• [WRITTEN TASK]
Arrange the data below as a numbered list, one item per line, with blank lines omitted and the pictures left out.

◇ ◇ ◇ ◇ ◇

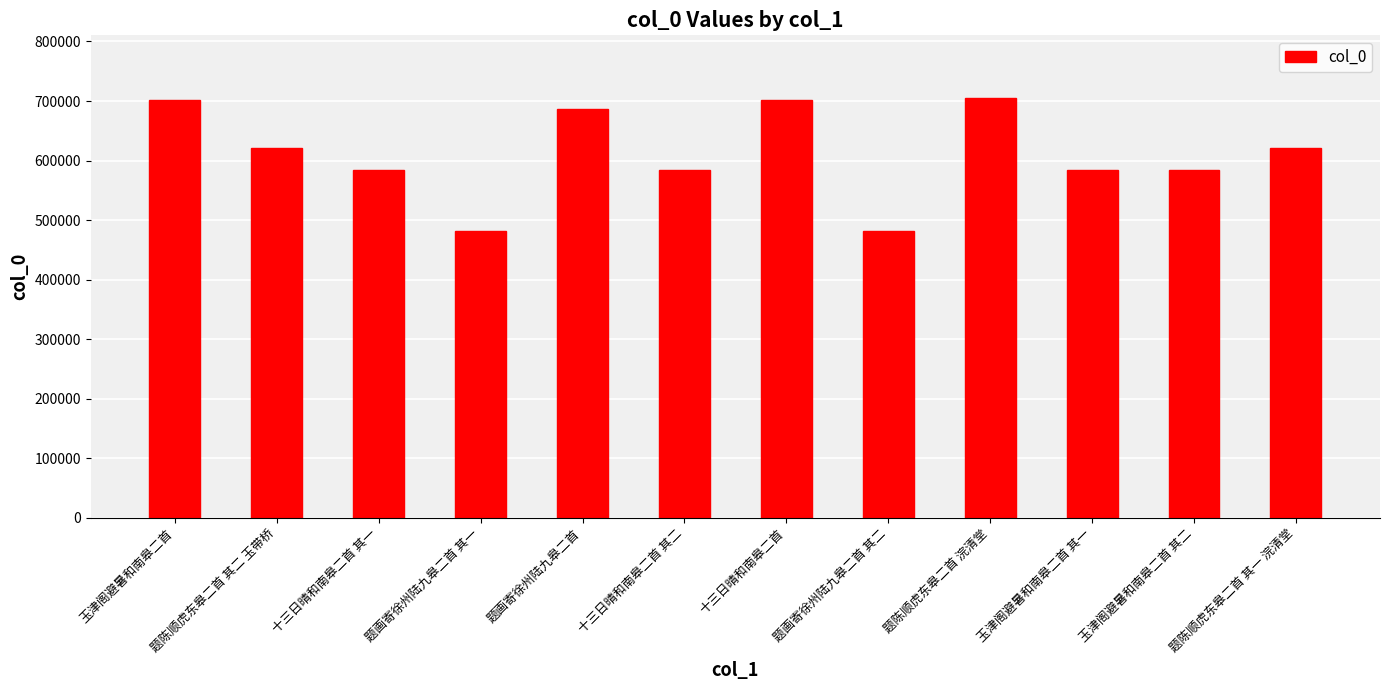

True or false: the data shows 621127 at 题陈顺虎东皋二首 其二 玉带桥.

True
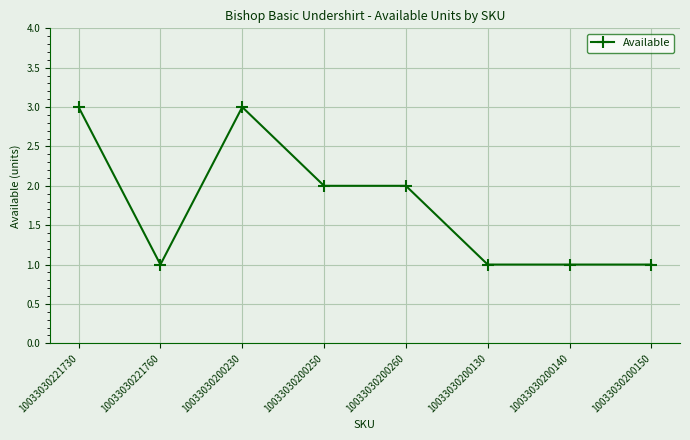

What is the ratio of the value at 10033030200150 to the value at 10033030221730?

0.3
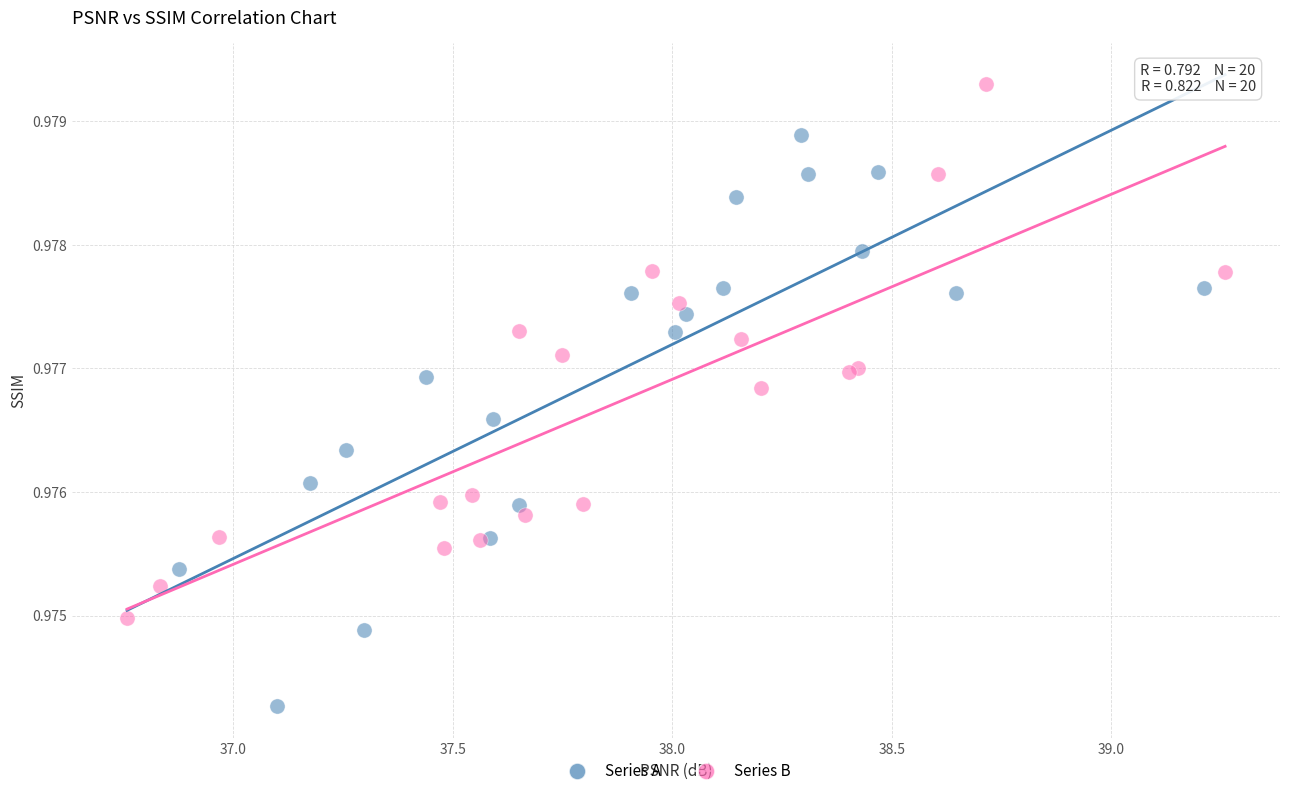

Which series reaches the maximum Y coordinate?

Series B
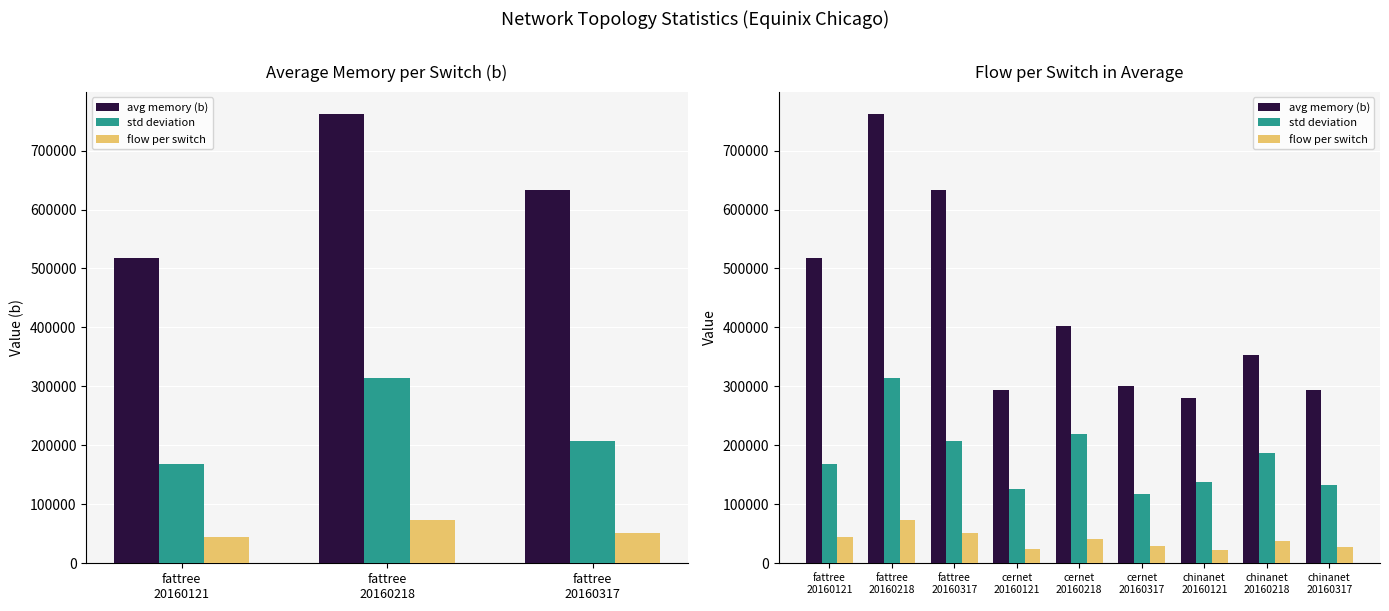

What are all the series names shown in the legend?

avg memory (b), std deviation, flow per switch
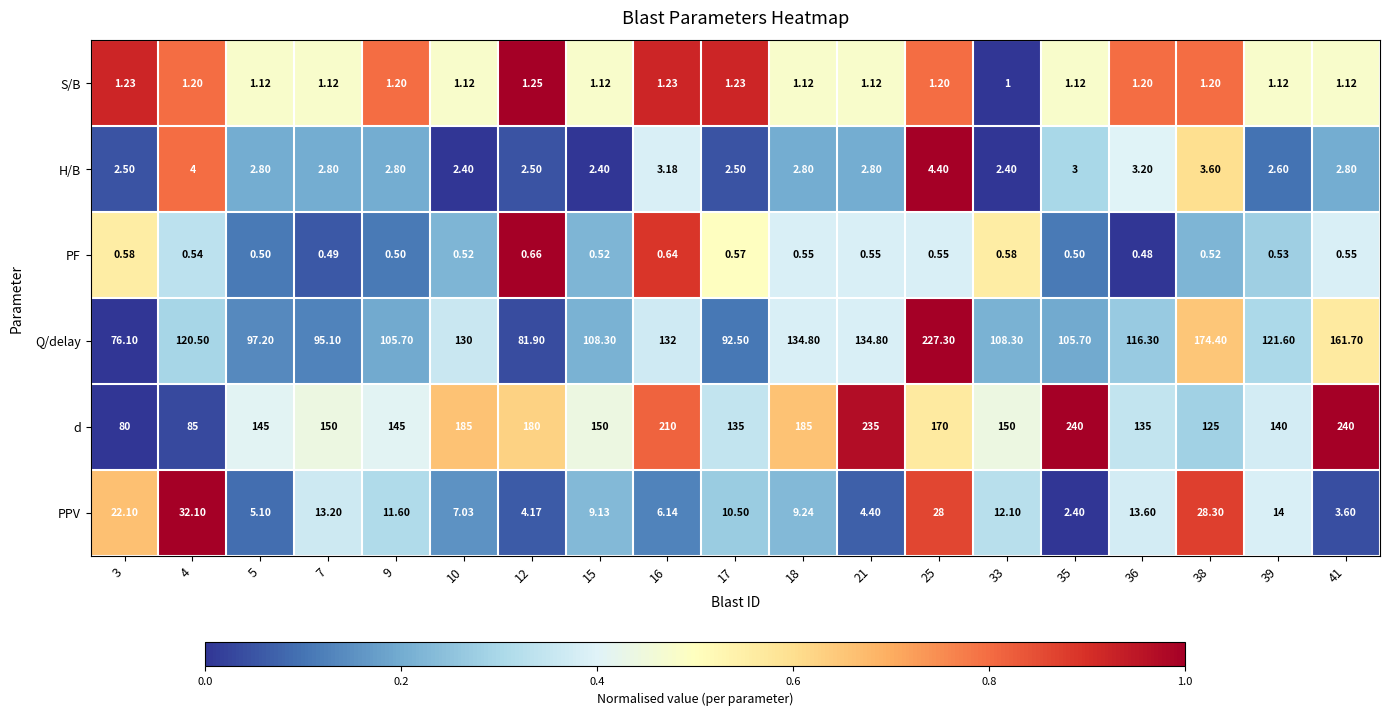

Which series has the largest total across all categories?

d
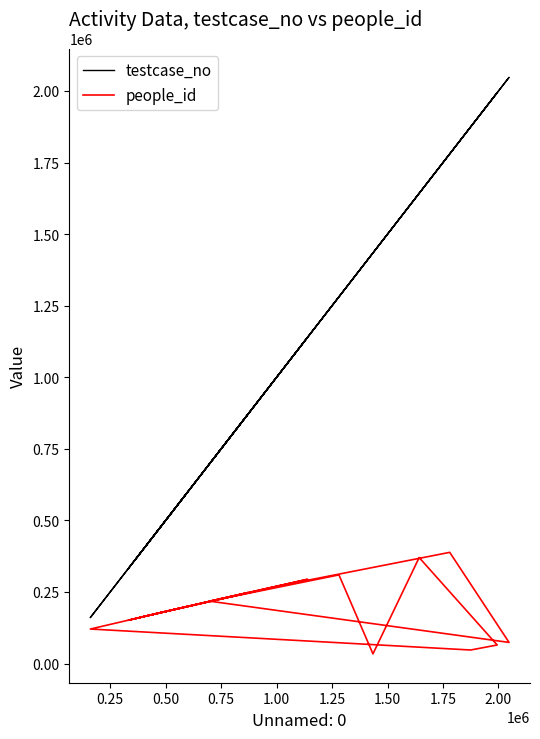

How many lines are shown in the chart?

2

◇ ◇ ◇ ◇ ◇

• [COMPLETED TASK]
1. True or false: the data shows 621127 at 题陈顺虎东皋二首 其二 玉带桥.
2. True
3. What is the ratio of the value at 10033030200150 to the value at 10033030221730?
4. 0.3
5. Which series reaches the maximum Y coordinate?
6. Series B
7. What are all the series names shown in the legend?
8. avg memory (b), std deviation, flow per switch
9. Which series has the largest total across all categories?
10. d
11. How many lines are shown in the chart?
12. 2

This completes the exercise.